Barney Barnato
Born in a Whitechapel slum in 1852, Barnett Isaacs didn’t see many options open to him. Toiling in the sweatshops of the East End held little attraction, nor did working in his uncle’s Mile End pub or his father’s shop off Petticoat Lane. Leaving school at 14, he drifted from job to job, working as a pub door bouncer and working up a stage act for the East End music halls.
But what Barnett really wanted was to get rich. So when older brother Harry wrote back from Kimberley, in the Northern Cape of South Africa, telling fantastic tales of the riches he had made, his sibling famously cried out ‘And Barnett too!’ It became a jokey catchphrase between the two, and evolved into Barnett’s nickname, Barney Barnato. Both brothers would eventually call themselves ‘Barnato’.
Harry had gone to the Cape in 1871, working as a comedian and conjuror, but he stumbled into the biggest diamond rush in history. Five years earlier, a single diamon had been found on the banks of the Orange River, near Hopetown. In the year Harry arrived, two Afrikaaner farmers, brothers Diederik Arnoldus De Beers and Johannes Nicholas de Beers fave Dutch diamond prospectors permission to dig their fields for the precious stones. They struck paydirt and so began a stampede for diamonds, with hundreds of small prospectors digging for riches.
Harry was one of them. Barney’s granddaughter, Diane Barnato Walker, takes up the story. “Harry wrote back with these glowing stories that the streets of Kimberley were paved with gold, and the diamonds were there for picking up.” Barney wanted part of it, so his uncle, who kept the King of Prussia public house in the Mile End Road gave him four boxes of bad cigars as capital. But when Barney arrived in Kimberley, he found his brother living in a tent on his claim, with his toes sticking out of his socks.

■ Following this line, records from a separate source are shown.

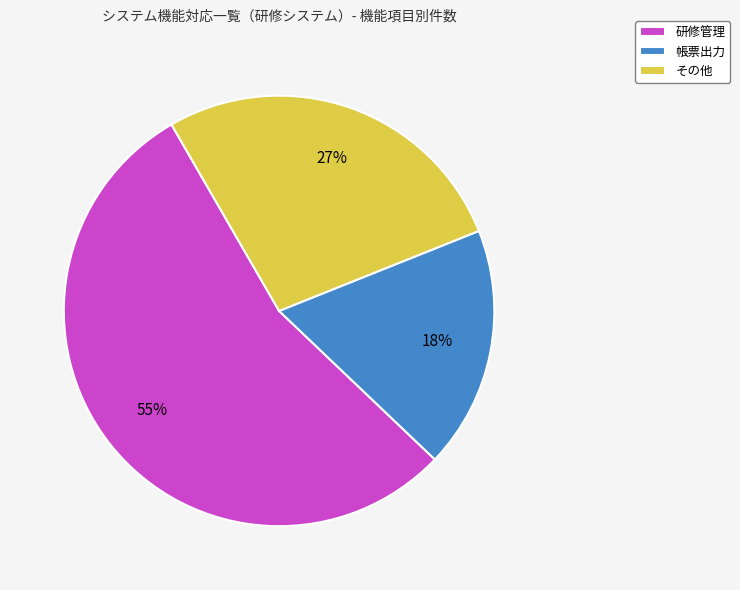

Which slice is the smallest?

帳票出力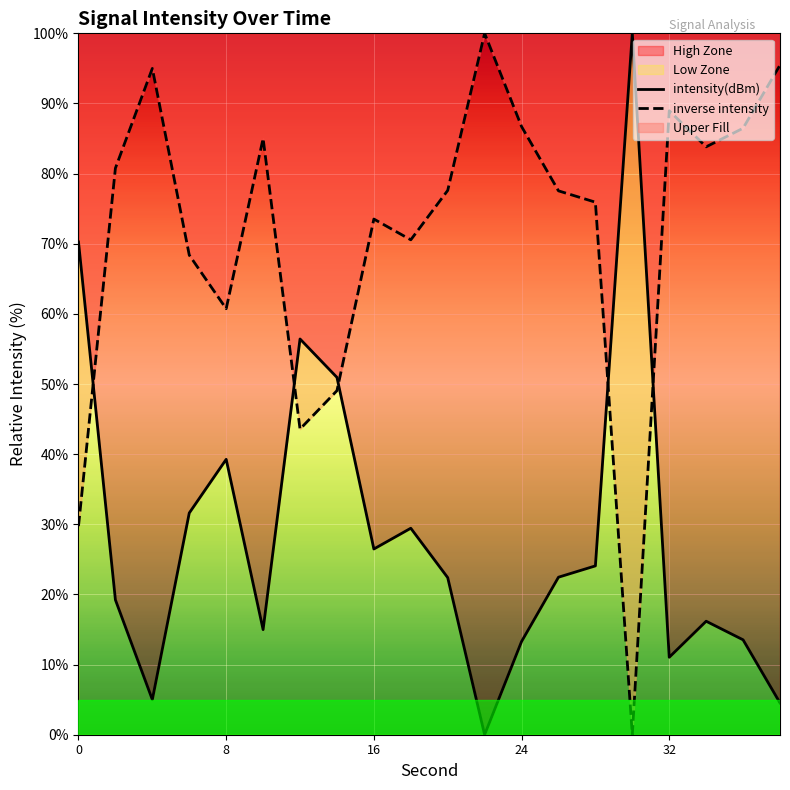

The value of inverse intensity at 16 is 73.5. True or false?

True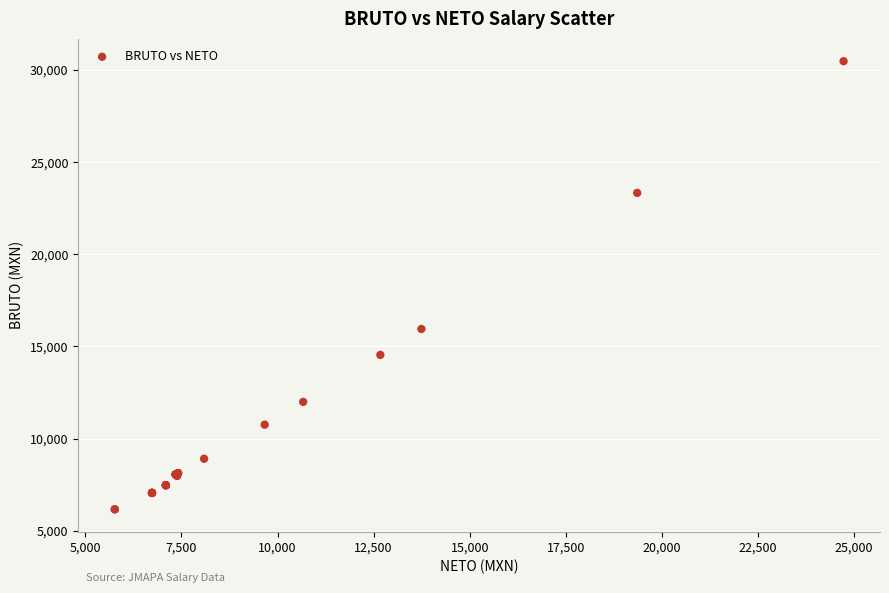

What Y value in the scatter plot is closest to 18319?

15947.1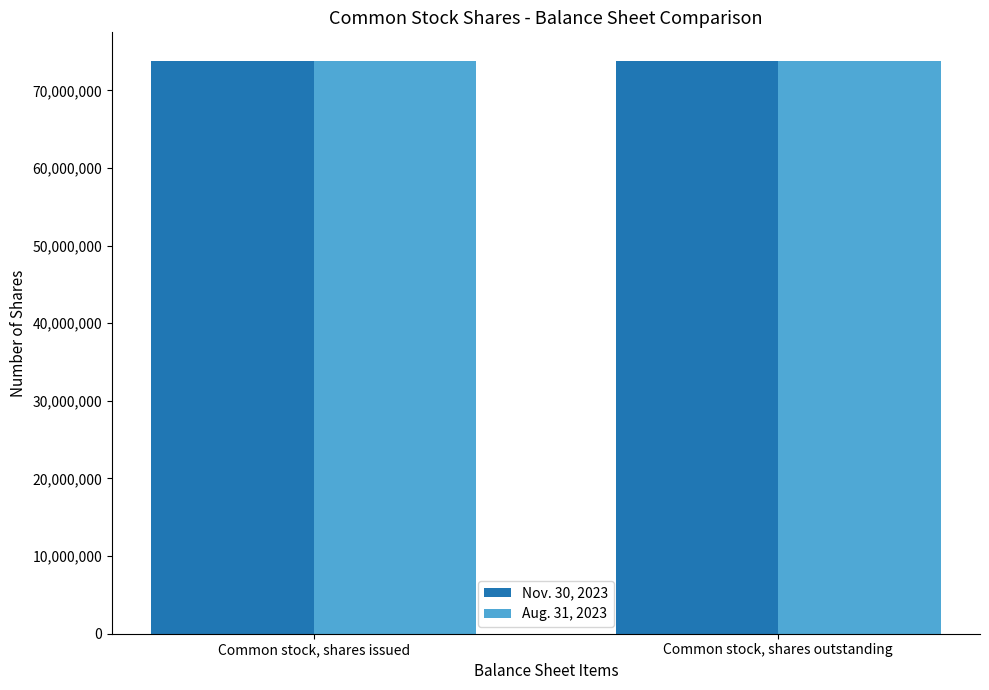

What is the maximum value for Nov. 30, 2023?

73784799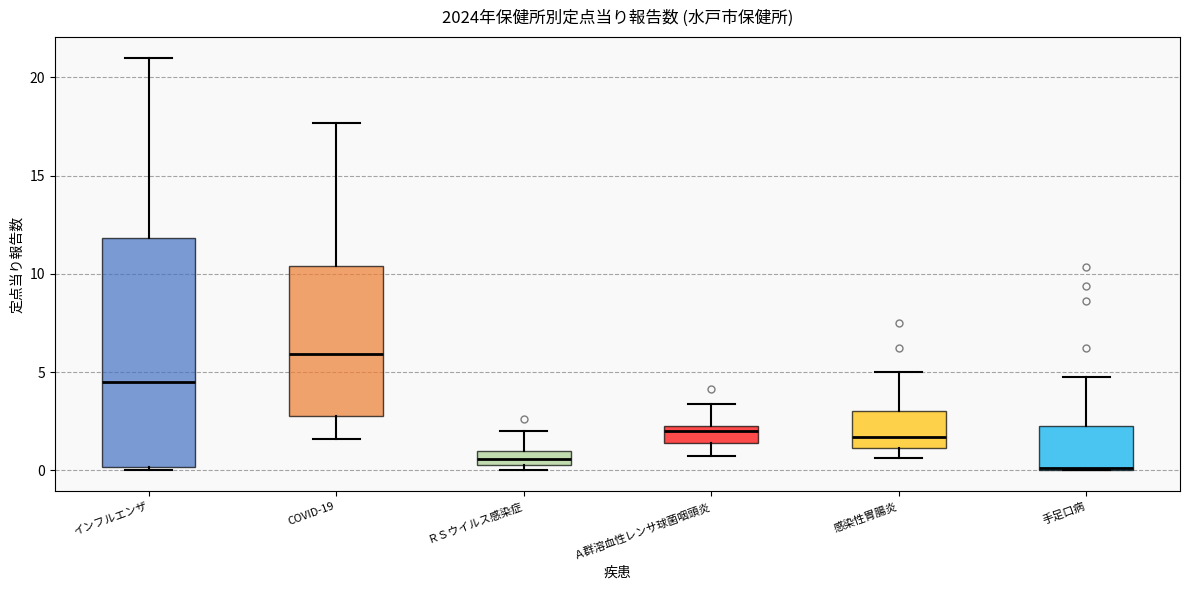

Which box's median line is the highest?

COVID-19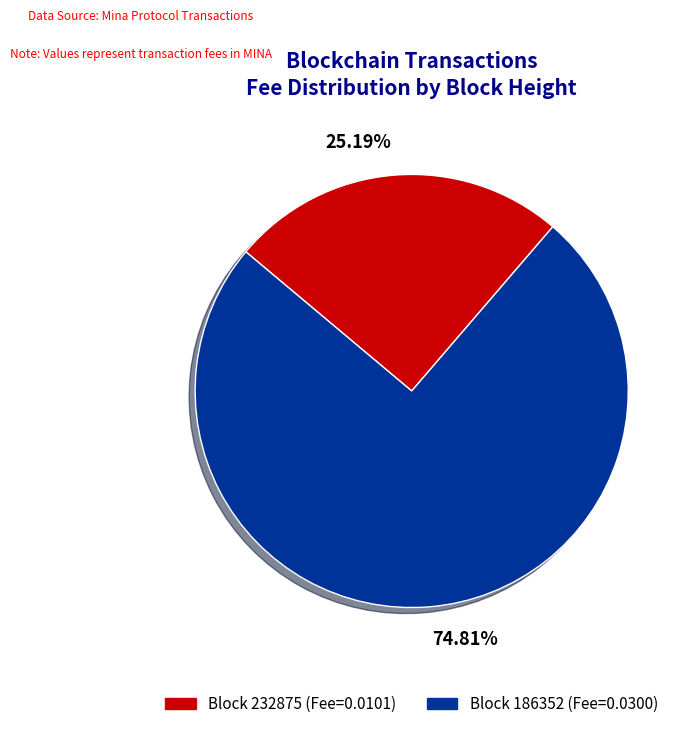

Is there any slice that represents more than half of the pie?

Yes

But the canny Isaacs brothers had a little capital and were able to buy diamonds cheap from prospectors and sell them on for a profit. This they in turn put to buying up rival claims, as unsuccessful diggers gave up just that bit too soon. The little hill of Colesberg Kopje, where the first 83.5 carat diamond had been discovered, was now gone, replaced by the huge ‘Big Hole’ of the Kimberley Mine. Still the brothers consolidated. But just as quickly as they grew the Barnato Diamond Mining Company (subsequently the Kimberley Central Mining Company) rival diamond man Cecil Rhodes was consolidating his De Beers mining company.
A furious battle ensued to buy up shares in Kimberley Central, with the share pricie soaring from £14 to £49 in just a few months. But Rhodes outflanked Barney, laying claim to 60% of the shares in the brothers’ company, and he forced a merger with De Beers. Competition was squashed, the price of diamonds was controlled by Rhodes, and so was born the company that controls the diamond trade to this day. In March 1888 Barney sold out the rest of his share to Rhodes receiving the largest cheque ever written … £5,338,650. £4m went into the pockets of the Barnato brothers.
Barnato and Rhodes had made themselves rich beyond their craziest dreams and both went on to use their wealth and influence to gain political power. A century of more later, De Beers is still in control of the world diamond business.
Barney’s story has a mysterious twist. In 1897, he was on board a ship for England, but he never reached his old home. He reportedly committed suicide by jumping overboard. It was a story fiercely rejected by his family, who argued that it was against the character of this tough wheeler dealer. His body was recovered and buried in the Jewish Cemetery at Willesden.
The Barnato clan
Barney’s son Woolf Barnato (1895-1948) was three times winner of the Le Mans 24 Hours Race, chairman of Bentley Motors and kept wicket for Surrey County Cricket Club. Woolf’s daughter Diana Barnato Walker (1918-2008) spent World War II as an ambulance driver during the Blitz and then took pilot training, delivering several hundred Spitfires, Hurricanes, Tempests, Blenheims, Mosquitos, Mitchells and Wellingtons to active service units. She was the first British women to break the sound barrier, and was made MBE in 1965. In 1947 she gave birth to her only child, a son called Barney Barnato.